4. Goldman Sachs – 2024 Macro Outlook*

  1. Despite favourable economic conditions, only a limited risk of recession is seen, pegging the US recession probability at 15%. Several factors could support global growth, such as strong household income growth, easing monetary and fiscal policies, and a recovery in manufacturing activity.
  2. Major Developed Market (DM) central banks are expected to halt rate hikes, with potential rate cuts not anticipated until the second half of 2024. Central banks are likely to maintain policy rates above their current long-run sustainable levels.
  3. Predicted growth rate for 2023 is at 6.4%, for India continuing to be the global highest.
  4. China’s growth, although disappointing in 2023, is expected to benefit from policy stimulus. However, a multi-year slowdown is likely to continue, with GDP growth forecasted to slow to 4.8% in 2024.
  5. Bonds, credit, and equities will deliver positive returns in the mid-single to low-double digits, a significant improvement over previous year. This outlook is framed within the context of supply constraints, steady demand growth, and geopolitical risks.

(*from redacted version of the original report released last week)

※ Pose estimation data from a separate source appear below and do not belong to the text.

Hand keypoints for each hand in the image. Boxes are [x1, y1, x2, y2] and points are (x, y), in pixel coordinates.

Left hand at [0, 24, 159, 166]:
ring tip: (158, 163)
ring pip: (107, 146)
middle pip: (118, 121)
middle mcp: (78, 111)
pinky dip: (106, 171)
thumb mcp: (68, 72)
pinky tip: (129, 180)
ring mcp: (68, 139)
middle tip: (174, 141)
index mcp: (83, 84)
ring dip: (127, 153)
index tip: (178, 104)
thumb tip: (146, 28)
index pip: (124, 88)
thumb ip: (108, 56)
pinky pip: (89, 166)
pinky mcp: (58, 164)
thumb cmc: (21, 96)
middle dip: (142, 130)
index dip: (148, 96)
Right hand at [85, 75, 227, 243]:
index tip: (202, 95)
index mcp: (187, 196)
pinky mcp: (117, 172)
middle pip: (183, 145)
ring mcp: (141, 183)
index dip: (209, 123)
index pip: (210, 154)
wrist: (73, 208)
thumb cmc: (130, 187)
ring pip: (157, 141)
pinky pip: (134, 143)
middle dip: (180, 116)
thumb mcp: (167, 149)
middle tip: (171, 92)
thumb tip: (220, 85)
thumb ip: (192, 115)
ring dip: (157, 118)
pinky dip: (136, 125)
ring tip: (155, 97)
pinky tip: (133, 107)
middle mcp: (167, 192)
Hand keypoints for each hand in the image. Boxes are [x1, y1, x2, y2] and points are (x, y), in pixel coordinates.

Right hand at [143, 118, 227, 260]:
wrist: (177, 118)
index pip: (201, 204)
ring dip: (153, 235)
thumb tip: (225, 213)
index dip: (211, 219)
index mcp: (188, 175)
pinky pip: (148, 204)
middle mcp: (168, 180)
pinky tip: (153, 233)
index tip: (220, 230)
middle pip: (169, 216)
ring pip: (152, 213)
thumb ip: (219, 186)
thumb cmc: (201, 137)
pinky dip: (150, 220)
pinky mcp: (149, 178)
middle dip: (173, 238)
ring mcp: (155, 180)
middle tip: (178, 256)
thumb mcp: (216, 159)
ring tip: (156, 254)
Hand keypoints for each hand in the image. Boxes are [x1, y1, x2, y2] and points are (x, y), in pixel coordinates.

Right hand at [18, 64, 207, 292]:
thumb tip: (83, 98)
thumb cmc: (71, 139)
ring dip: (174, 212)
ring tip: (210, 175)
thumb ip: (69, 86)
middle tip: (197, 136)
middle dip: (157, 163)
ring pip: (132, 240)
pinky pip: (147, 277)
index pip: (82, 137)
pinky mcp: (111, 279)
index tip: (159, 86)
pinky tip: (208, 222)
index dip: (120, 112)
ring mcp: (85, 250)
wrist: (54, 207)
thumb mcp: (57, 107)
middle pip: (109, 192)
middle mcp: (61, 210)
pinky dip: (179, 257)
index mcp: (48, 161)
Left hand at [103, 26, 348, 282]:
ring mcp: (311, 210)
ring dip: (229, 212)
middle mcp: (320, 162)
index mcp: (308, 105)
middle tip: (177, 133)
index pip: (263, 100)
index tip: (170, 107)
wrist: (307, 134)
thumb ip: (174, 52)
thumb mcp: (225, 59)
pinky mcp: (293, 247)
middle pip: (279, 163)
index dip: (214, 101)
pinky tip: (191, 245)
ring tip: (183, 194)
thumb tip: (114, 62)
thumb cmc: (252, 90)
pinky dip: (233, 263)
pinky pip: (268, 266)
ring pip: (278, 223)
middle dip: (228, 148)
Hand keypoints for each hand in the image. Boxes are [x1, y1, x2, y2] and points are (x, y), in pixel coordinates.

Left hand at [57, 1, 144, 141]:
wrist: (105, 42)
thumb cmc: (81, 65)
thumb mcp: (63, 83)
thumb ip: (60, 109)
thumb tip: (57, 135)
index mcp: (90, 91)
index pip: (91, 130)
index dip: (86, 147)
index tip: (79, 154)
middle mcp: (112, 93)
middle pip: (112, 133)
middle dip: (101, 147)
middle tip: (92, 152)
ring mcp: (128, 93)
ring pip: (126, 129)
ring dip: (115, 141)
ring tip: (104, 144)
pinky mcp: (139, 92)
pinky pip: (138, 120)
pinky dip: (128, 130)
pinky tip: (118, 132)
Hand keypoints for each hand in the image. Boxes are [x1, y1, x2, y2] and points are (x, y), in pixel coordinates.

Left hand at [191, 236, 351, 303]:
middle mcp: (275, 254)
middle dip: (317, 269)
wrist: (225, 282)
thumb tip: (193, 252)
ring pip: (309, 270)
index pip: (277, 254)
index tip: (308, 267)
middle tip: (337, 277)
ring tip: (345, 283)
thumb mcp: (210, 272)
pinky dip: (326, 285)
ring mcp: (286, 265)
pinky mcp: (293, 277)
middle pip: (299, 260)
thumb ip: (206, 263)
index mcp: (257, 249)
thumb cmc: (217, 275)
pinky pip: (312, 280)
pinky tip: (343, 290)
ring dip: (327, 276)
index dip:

5S&P – Country outlook 2024

Five key takeaways from S&P report titled “Global banks country by country outlook 2024 released on Thursday.

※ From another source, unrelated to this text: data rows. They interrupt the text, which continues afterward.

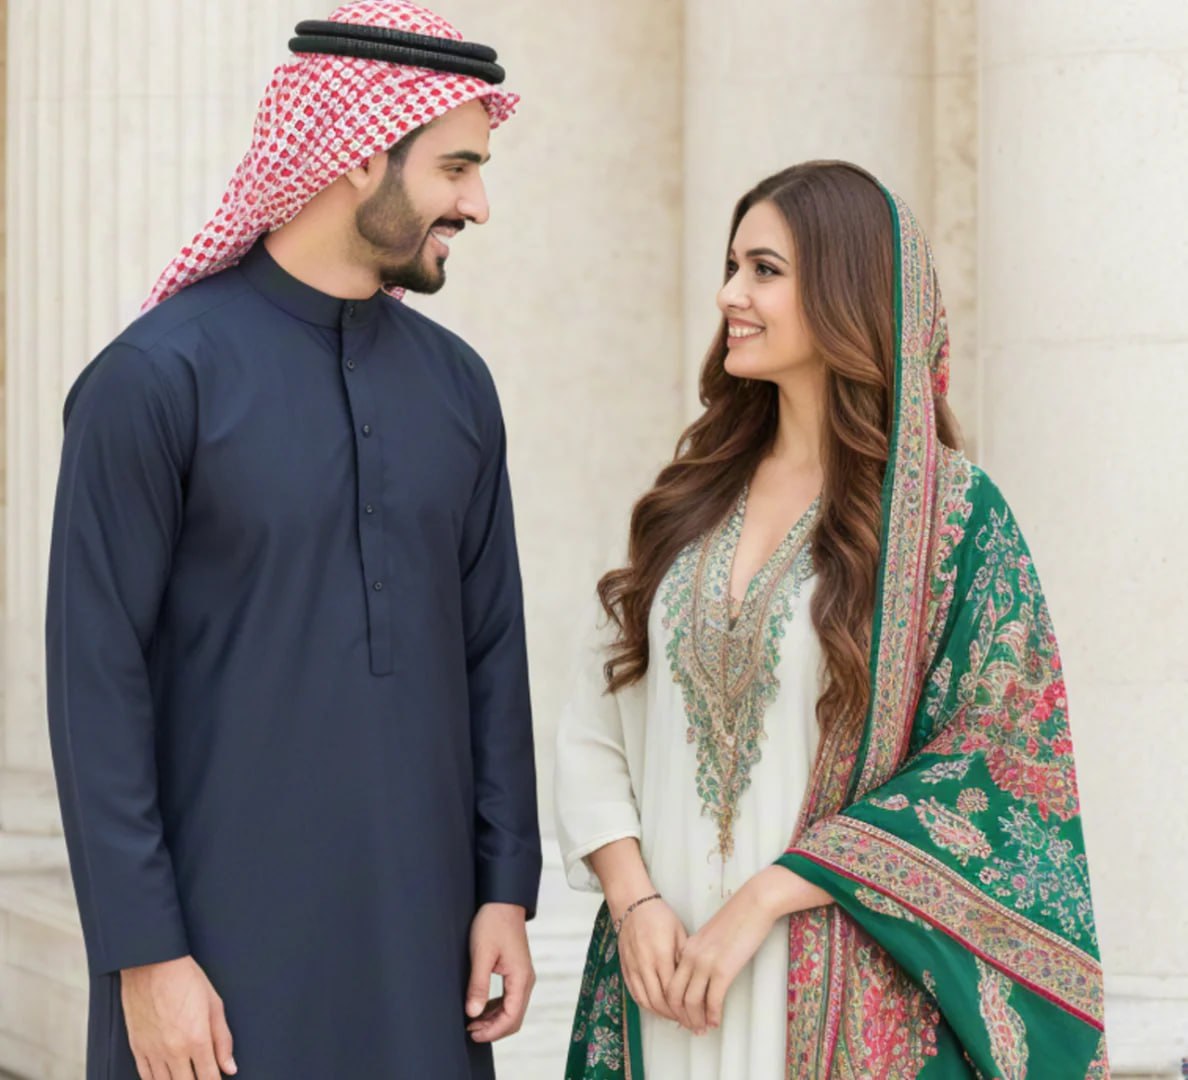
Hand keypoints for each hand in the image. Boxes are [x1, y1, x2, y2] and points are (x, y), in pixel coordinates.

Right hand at [121, 955, 236, 1079]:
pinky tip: (165, 1079)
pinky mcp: (137, 1048)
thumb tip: (229, 1067)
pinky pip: (145, 1077)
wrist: (152, 965)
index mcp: (197, 1039)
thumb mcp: (214, 1004)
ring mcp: (153, 1051)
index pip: (209, 1078)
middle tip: (202, 1077)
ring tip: (185, 1077)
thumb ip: (223, 1039)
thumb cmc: (185, 979)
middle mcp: (174, 1051)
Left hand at [466, 903, 534, 1042]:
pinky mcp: (516, 972)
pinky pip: (509, 998)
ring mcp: (522, 976)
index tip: (473, 1033)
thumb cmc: (493, 923)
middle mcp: (526, 980)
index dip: (493, 1031)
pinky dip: (496, 1008)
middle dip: (493, 1029)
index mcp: (521, 977)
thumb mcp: (482, 954)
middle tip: (470, 1030)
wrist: (502, 901)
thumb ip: (478, 985)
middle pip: (514, 1017)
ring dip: (494, 1020)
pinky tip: (480, 1007)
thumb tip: (473, 1013)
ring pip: (512, 1009)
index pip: (511, 1017)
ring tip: (472, 1021)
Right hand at [615, 898, 686, 1021]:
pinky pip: (635, 994)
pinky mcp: (625, 969)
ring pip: (645, 1001)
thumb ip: (685, 958)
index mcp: (661, 955)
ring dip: (660, 1013)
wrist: (632, 906)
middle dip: (674, 1015)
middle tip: (687, 1021)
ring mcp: (633, 968)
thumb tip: (694, 981)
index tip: (695, 1013)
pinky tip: (657, 1008)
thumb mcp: (680, 933)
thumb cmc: (658, 917)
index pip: (673, 991)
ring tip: (674, 1017)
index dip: (684, 1006)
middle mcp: (645, 964)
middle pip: (659, 1001)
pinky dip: (646, 1005)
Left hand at [665, 881, 776, 1034]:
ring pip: (691, 1002)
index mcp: (687, 948)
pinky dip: (713, 1015)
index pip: (670, 982)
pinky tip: (716, 1022)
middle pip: (675, 996)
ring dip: (696, 1020)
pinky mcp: (723, 969)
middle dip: (681, 1017)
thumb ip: (702, 953)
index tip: (682, 1015)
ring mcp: (706, 963)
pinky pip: (713, 1000)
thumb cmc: (737, 919)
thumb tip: (703, 976)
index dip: (673, 1004)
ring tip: (703, 1029)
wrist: (754, 904)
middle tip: (691, 1028)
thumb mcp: (711, 936)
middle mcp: (691, 956)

  • India’s economic growth prospects should remain strong over the medium term, with GDP expanding 6-7.1 per cent annually in fiscal years 2024-2026,
  • the banking sector’s weak loans will decline to 3-3.5 per cent of gross advances by March 31, 2025, on the back of structural improvement, including healthy corporate balance sheets, tighter underwriting standards and improved risk management practices.
  • Interest rates in India are unlikely to rise materially, and this should limit the risk for the banking industry.
  • Unsecured personal loans have grown rapidly and could contribute to incremental NPLs; underwriting standards for retail loans generally remain healthy and overall level of delinquencies remains within acceptable limits for this product category.
  • global uncertainties will have a lesser impact on the Indian economy.

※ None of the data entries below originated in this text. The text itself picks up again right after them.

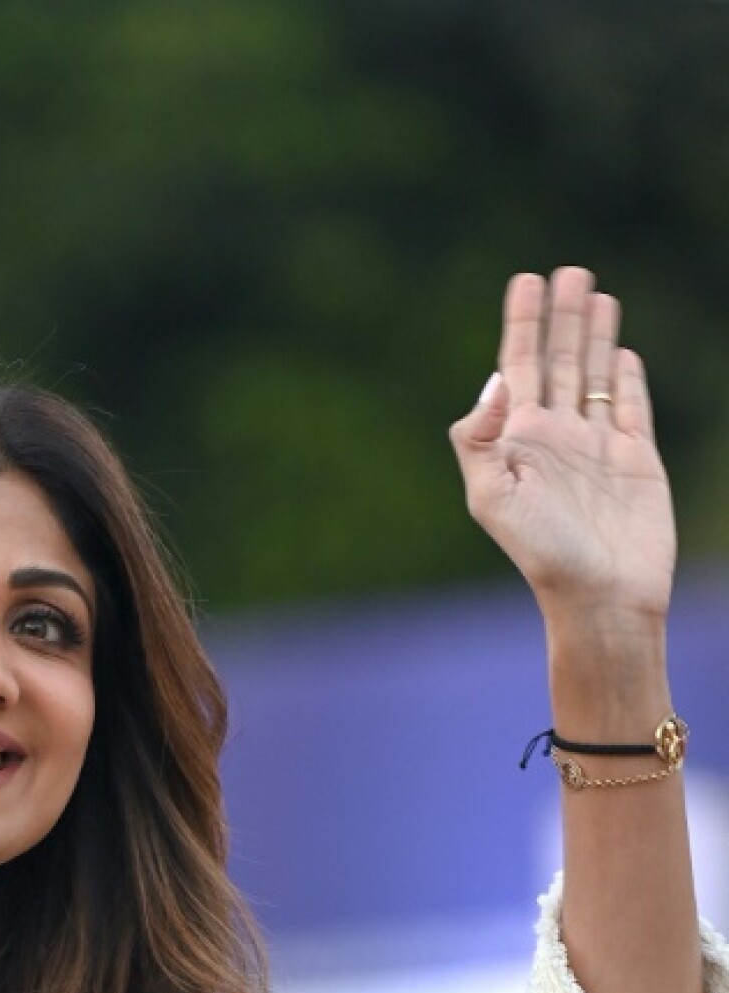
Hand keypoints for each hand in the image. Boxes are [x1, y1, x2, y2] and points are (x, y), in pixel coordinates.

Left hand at [450, 267, 674, 640]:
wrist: (601, 597)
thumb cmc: (543, 554)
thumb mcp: (492, 498)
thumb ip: (480, 439)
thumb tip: (496, 380)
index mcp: (520, 441)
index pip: (519, 367)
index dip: (521, 324)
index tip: (525, 280)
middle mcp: (557, 439)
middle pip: (560, 362)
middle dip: (561, 317)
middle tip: (567, 270)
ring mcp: (598, 448)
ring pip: (596, 377)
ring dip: (595, 336)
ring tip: (595, 293)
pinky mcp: (637, 462)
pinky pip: (631, 409)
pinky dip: (627, 380)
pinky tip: (622, 354)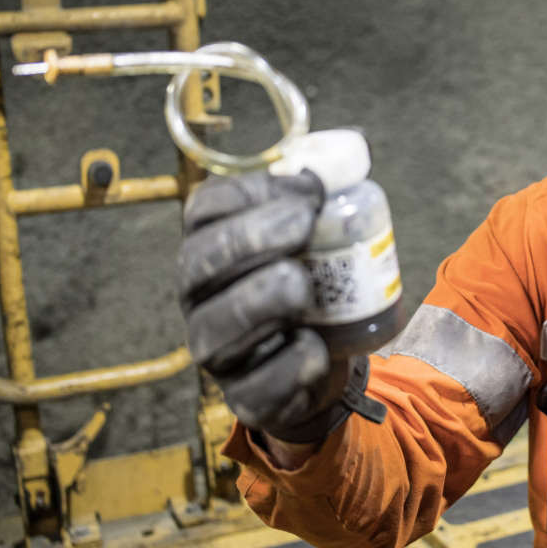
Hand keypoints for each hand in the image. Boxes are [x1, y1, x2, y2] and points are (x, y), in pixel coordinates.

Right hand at [178, 170, 380, 443]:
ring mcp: (218, 350)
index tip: (306, 192)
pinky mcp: (245, 396)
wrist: (324, 361)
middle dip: (248, 239)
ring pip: (214, 328)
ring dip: (258, 301)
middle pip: (197, 263)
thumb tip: (349, 151)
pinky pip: (254, 386)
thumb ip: (325, 197)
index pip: (205, 211)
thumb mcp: (320, 239)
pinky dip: (287, 366)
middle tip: (302, 226)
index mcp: (215, 247)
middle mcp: (202, 297)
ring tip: (301, 287)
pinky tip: (314, 347)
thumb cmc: (315, 287)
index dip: (249, 195)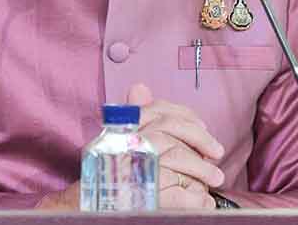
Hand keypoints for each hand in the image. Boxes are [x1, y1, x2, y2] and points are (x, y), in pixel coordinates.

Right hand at [39, 84, 224, 210]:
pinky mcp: (136, 196)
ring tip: (215, 179)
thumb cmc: (102, 176)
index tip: (203, 127)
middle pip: (171, 131)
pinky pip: (173, 193)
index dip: (186, 117)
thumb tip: (140, 87)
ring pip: (176, 159)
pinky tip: (202, 201)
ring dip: (202, 170)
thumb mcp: (117, 142)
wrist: (79, 209)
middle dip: (201, 141)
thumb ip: (134, 116)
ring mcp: (129, 169)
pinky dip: (192, 198)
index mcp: (121, 128)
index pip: (160, 111)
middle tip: (218, 153)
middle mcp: (123, 143)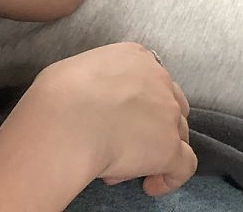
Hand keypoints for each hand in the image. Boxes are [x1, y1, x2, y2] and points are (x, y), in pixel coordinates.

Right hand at [13, 42, 195, 197]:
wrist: (66, 121)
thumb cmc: (58, 96)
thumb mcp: (73, 71)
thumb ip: (92, 81)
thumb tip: (83, 98)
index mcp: (136, 58)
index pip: (150, 80)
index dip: (139, 104)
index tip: (122, 120)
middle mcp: (159, 80)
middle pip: (169, 106)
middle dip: (153, 126)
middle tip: (125, 145)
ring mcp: (168, 114)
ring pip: (177, 135)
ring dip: (156, 152)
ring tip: (126, 168)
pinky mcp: (169, 147)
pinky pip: (184, 166)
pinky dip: (170, 178)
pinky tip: (151, 185)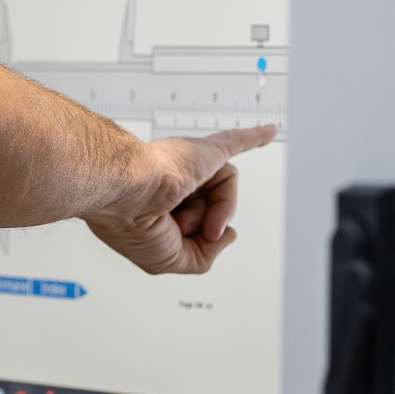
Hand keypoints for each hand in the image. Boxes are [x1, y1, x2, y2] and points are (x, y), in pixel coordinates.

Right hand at [81, 125, 275, 275]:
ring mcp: (191, 166)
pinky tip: (270, 132)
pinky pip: (235, 142)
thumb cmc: (131, 223)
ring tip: (197, 212)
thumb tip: (228, 234)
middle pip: (212, 209)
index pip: (194, 223)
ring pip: (224, 192)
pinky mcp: (205, 151)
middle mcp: (176, 183)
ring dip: (216, 210)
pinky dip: (254, 137)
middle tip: (186, 227)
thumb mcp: (169, 261)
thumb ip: (202, 255)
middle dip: (203, 225)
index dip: (193, 236)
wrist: (124, 193)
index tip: (183, 239)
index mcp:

6. Corporate Q2’FY24 performance

  • Net profit growth surged to an eight-quarter high of 41.4% for a sample of 3,573 companies in the second quarter of the current fiscal year from a year earlier: riding a stellar show by automobiles, banking and finance, cement and metal companies with a domestic focus.
  • Revenue grew a modest 6.2% posting second Qr of low growth as consumer goods companies faced volume pressure and IT companies continued to struggle for growth. This is second consecutive quarter of low growth after double digit expansion in the preceding 9 quarters.
  • Lower commodity prices and fuel prices, and cost-cutting initiatives helped expand profit despite the muted revenue growth.
  • Excluding banks and finance companies, September quarter revenue growth dropped sharply to 1.9% while net profit increases eased to 40.1%. For this sample, operating margin improved to 16.3% from 12.2% a year ago while net margin expanded by 210 basis points to 7.5% (100 basis points equal one percentage point).
  • The total sample’s operating margin improved by 360 basis points year-on-year to 18.5%.

 The future trend will depend upon factors such as the extent of inflationary pressure, interest-rate scenario, global geopolitical developments and the trend in government expenditure ahead of general elections in 2024.